::: Available data

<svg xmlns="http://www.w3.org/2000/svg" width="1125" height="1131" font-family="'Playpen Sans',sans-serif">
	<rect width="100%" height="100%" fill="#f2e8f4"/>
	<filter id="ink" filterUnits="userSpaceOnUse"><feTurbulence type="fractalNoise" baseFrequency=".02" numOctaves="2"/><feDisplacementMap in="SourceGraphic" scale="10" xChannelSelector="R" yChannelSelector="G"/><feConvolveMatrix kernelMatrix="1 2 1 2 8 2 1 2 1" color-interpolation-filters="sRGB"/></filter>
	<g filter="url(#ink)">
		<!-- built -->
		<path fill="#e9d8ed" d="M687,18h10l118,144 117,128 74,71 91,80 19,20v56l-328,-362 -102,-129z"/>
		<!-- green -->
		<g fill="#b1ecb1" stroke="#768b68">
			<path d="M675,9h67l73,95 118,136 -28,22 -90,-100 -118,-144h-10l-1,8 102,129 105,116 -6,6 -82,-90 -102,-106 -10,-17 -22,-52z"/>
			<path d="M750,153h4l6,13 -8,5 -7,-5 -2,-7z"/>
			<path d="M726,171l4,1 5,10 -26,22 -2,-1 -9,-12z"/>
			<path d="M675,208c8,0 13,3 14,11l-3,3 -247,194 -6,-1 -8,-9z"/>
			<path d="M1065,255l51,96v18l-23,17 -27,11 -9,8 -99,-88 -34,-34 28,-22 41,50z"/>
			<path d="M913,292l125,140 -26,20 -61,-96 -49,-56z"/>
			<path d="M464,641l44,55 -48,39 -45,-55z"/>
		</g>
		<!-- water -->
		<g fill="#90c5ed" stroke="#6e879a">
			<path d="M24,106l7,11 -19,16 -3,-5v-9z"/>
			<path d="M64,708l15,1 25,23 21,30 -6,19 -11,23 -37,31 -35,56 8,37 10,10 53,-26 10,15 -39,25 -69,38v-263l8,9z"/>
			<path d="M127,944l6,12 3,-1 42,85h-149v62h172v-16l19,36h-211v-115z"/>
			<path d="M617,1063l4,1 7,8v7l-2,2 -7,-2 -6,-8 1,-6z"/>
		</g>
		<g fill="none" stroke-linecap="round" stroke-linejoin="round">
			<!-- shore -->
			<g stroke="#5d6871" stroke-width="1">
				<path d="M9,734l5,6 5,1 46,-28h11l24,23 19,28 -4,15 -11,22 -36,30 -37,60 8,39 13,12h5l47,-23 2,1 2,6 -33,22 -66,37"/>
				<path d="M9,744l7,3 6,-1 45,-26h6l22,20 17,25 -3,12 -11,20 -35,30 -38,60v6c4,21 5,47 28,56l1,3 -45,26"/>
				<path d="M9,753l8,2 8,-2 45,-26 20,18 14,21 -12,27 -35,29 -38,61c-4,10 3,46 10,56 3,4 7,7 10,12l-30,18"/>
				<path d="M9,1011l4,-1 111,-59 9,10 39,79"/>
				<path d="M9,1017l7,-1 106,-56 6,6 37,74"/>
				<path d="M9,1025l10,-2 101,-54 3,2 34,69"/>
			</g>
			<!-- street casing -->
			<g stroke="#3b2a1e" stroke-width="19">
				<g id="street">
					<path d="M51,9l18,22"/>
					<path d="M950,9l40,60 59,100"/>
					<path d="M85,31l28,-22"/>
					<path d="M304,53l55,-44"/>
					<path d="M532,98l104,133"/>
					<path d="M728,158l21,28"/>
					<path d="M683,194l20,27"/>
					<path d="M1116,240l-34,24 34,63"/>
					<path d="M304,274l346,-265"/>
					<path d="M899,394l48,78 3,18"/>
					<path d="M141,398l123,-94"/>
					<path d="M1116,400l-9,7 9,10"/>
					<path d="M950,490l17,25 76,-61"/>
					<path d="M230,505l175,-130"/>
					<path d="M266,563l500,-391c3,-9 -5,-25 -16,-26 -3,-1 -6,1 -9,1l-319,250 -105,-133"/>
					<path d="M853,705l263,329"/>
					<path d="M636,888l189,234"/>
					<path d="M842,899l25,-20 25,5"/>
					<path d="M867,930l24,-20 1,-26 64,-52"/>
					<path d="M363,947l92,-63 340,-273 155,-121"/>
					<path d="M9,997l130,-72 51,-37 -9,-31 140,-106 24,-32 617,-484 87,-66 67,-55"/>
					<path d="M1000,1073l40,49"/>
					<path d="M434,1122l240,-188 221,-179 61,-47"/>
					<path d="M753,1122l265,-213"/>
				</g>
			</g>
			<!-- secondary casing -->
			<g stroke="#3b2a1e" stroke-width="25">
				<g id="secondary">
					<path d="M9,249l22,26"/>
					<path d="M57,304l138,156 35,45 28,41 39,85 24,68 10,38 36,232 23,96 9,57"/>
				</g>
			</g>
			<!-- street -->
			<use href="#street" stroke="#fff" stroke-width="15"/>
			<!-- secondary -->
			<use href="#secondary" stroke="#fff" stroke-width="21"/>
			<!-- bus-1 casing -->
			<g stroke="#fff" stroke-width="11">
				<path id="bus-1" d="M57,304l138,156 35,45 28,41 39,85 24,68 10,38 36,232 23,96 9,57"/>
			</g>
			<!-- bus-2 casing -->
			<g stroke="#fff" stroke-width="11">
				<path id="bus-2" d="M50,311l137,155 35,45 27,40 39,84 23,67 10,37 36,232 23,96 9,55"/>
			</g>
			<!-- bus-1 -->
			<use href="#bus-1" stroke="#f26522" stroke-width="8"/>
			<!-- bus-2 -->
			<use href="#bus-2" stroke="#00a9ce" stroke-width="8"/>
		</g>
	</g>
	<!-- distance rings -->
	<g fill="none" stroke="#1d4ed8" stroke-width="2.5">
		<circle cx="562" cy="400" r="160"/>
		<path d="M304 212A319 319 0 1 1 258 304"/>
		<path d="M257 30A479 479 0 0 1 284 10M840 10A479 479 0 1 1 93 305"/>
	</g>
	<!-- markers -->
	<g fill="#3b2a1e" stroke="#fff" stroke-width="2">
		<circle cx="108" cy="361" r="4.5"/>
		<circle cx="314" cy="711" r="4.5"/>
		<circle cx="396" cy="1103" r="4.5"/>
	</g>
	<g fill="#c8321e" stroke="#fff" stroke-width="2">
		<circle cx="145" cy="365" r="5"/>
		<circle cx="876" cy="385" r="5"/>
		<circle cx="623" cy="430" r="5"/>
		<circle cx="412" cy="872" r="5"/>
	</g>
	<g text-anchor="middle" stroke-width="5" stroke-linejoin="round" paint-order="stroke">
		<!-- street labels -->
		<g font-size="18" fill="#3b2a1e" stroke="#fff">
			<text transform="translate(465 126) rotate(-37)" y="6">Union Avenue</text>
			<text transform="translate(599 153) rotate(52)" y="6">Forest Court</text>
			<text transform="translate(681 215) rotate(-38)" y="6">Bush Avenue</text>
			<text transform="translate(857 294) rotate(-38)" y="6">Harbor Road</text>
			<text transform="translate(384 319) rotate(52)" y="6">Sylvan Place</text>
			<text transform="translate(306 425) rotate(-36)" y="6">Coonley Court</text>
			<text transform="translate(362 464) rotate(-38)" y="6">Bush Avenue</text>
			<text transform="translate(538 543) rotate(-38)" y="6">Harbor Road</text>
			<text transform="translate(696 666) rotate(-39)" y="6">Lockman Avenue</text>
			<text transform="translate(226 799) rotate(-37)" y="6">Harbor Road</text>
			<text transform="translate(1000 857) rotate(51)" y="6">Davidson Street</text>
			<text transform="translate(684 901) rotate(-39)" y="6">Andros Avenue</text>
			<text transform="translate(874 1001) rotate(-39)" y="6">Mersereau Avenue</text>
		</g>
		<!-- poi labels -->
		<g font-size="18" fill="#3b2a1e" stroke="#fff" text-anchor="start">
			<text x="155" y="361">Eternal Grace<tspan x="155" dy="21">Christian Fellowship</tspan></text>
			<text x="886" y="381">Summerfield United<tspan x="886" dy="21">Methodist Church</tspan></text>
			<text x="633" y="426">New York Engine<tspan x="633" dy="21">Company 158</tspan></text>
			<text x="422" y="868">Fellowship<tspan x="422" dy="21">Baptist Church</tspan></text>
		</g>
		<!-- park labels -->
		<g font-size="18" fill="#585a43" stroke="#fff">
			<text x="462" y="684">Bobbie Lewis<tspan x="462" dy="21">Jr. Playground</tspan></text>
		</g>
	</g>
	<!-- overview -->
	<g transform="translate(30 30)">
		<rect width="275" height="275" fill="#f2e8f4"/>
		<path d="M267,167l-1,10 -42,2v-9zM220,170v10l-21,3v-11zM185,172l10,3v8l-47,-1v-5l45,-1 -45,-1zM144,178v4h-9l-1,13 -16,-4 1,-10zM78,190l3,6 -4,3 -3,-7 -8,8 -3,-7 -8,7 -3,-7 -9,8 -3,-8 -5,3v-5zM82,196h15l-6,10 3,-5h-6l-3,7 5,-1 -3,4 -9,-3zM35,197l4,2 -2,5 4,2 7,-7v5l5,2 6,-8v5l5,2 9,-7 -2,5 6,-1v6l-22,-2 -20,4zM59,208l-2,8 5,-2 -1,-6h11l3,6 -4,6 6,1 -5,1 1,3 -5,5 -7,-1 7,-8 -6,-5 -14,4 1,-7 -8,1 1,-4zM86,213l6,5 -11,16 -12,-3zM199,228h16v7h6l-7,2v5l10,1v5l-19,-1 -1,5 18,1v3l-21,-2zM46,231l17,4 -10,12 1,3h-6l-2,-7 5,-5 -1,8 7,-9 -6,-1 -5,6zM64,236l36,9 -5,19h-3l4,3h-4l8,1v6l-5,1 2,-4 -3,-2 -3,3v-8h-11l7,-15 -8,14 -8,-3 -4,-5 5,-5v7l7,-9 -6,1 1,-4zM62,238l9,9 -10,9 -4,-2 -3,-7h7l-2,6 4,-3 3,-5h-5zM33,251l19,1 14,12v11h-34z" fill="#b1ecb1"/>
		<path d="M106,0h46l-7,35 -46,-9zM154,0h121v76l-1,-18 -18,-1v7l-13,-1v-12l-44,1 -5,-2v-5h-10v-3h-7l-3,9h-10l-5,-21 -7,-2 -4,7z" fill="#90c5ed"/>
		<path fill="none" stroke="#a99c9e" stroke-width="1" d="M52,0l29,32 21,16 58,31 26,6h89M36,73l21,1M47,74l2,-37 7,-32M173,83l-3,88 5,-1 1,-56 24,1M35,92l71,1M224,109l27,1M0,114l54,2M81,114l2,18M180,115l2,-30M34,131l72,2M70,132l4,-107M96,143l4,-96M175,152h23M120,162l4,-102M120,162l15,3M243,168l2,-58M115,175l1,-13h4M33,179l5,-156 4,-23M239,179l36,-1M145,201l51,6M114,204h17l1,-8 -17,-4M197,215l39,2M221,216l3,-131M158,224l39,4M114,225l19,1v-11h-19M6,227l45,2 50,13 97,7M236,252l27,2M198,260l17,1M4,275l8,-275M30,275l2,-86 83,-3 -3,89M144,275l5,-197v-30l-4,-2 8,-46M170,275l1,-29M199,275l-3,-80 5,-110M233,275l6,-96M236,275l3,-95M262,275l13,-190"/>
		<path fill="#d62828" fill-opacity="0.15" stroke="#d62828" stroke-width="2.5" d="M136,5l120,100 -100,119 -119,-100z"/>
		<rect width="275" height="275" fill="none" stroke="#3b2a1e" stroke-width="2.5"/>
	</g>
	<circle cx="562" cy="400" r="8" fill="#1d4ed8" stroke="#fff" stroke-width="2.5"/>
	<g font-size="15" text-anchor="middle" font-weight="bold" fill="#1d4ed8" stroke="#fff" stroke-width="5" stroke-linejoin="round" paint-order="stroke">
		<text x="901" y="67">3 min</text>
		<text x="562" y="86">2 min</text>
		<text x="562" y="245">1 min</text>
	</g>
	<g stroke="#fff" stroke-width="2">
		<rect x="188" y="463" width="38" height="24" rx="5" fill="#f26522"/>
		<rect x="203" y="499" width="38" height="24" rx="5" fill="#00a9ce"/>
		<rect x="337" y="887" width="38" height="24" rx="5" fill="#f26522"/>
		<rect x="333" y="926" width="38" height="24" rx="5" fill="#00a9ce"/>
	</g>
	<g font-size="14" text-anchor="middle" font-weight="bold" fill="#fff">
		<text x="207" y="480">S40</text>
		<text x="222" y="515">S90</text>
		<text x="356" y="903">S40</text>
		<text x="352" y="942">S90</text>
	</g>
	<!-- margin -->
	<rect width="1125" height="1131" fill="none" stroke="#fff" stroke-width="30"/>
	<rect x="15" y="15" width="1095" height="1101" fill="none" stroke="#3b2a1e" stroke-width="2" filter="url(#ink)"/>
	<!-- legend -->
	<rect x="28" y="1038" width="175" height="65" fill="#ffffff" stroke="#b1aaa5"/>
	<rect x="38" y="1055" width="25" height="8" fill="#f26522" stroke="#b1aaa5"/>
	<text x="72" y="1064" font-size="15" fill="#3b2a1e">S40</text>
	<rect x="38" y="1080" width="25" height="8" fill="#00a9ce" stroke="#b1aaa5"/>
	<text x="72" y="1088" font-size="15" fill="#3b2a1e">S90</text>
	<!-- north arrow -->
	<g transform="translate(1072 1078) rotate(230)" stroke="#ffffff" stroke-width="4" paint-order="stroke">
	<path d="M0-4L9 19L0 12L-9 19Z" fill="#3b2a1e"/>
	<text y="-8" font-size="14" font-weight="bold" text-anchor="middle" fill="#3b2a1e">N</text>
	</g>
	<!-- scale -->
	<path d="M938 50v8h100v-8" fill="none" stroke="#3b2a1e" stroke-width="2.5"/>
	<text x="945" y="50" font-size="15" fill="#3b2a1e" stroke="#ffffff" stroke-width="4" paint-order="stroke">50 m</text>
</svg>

::::::
::: Available data

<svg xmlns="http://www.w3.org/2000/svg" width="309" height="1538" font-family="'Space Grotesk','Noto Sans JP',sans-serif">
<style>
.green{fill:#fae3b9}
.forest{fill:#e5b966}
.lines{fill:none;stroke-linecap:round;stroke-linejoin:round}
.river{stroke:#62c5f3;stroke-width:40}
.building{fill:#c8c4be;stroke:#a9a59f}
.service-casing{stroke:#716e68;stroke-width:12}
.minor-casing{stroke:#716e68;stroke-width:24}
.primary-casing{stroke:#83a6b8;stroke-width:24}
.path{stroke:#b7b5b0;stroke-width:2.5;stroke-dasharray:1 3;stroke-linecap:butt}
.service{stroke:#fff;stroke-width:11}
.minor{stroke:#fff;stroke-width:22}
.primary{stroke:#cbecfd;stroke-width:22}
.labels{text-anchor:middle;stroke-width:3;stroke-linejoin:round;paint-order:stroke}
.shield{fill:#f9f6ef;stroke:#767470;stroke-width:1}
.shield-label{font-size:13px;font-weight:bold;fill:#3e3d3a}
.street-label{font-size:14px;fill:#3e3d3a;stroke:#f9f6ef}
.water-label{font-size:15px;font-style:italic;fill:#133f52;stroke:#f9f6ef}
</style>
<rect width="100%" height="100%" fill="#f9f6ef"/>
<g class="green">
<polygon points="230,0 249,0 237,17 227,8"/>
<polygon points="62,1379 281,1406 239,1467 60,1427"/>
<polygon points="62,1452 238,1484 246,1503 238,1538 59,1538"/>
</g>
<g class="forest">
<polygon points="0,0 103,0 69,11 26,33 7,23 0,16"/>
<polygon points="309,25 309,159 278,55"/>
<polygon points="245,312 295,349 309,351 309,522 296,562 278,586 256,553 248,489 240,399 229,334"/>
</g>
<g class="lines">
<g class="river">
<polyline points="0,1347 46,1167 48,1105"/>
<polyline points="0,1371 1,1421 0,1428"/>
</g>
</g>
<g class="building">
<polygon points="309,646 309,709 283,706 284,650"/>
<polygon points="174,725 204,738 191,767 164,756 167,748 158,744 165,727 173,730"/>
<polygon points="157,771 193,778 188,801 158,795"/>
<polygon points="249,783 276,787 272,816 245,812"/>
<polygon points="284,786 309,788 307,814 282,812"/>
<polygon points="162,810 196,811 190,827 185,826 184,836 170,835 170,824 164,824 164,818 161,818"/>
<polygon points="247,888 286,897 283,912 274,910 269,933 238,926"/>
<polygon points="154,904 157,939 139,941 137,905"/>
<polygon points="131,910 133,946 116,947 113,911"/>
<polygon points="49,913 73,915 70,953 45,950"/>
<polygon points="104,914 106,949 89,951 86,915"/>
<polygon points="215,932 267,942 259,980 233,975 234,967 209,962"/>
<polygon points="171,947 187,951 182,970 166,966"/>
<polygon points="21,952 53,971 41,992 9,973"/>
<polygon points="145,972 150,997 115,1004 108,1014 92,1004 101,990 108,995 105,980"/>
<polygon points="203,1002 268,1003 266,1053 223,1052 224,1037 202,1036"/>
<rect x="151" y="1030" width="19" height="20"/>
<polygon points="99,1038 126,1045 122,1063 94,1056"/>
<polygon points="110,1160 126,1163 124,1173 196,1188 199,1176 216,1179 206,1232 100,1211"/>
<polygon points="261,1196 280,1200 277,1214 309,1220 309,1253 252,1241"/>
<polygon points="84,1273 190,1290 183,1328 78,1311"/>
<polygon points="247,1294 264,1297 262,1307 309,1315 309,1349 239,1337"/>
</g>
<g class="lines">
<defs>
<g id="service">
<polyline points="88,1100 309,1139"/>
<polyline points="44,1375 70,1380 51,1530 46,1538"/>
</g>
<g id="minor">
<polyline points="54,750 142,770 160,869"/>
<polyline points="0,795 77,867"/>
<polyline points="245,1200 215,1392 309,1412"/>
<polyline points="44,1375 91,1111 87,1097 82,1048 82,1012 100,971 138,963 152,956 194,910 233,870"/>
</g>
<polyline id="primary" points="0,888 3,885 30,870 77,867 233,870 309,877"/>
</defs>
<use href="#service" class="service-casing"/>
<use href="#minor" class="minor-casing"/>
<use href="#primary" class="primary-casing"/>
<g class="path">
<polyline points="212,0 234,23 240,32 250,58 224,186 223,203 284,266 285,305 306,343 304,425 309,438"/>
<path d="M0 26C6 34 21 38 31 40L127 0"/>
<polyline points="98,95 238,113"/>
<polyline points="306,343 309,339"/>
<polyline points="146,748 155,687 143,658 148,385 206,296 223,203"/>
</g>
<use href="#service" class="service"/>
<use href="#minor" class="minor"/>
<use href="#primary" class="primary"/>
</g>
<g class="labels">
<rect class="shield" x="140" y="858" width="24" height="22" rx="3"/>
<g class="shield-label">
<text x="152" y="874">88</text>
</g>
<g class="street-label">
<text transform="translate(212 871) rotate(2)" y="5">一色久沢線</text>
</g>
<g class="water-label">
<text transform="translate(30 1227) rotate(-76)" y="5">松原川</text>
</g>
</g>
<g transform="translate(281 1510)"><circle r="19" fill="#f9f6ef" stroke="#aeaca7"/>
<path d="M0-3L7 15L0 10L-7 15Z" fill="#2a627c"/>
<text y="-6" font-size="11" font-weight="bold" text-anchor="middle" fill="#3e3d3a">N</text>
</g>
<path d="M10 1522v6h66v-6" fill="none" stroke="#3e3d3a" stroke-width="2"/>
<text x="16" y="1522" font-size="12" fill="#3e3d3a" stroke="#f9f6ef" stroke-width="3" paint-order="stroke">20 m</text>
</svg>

::::::

Scan the records for the word "linecap" and copy every line where it is found.

		<g fill="none" stroke-linecap="round" stroke-linejoin="round">
.lines{fill:none;stroke-linecap:round;stroke-linejoin:round}
.path{stroke:#b7b5b0;stroke-width:2.5;stroke-dasharray:1 3;stroke-linecap:butt}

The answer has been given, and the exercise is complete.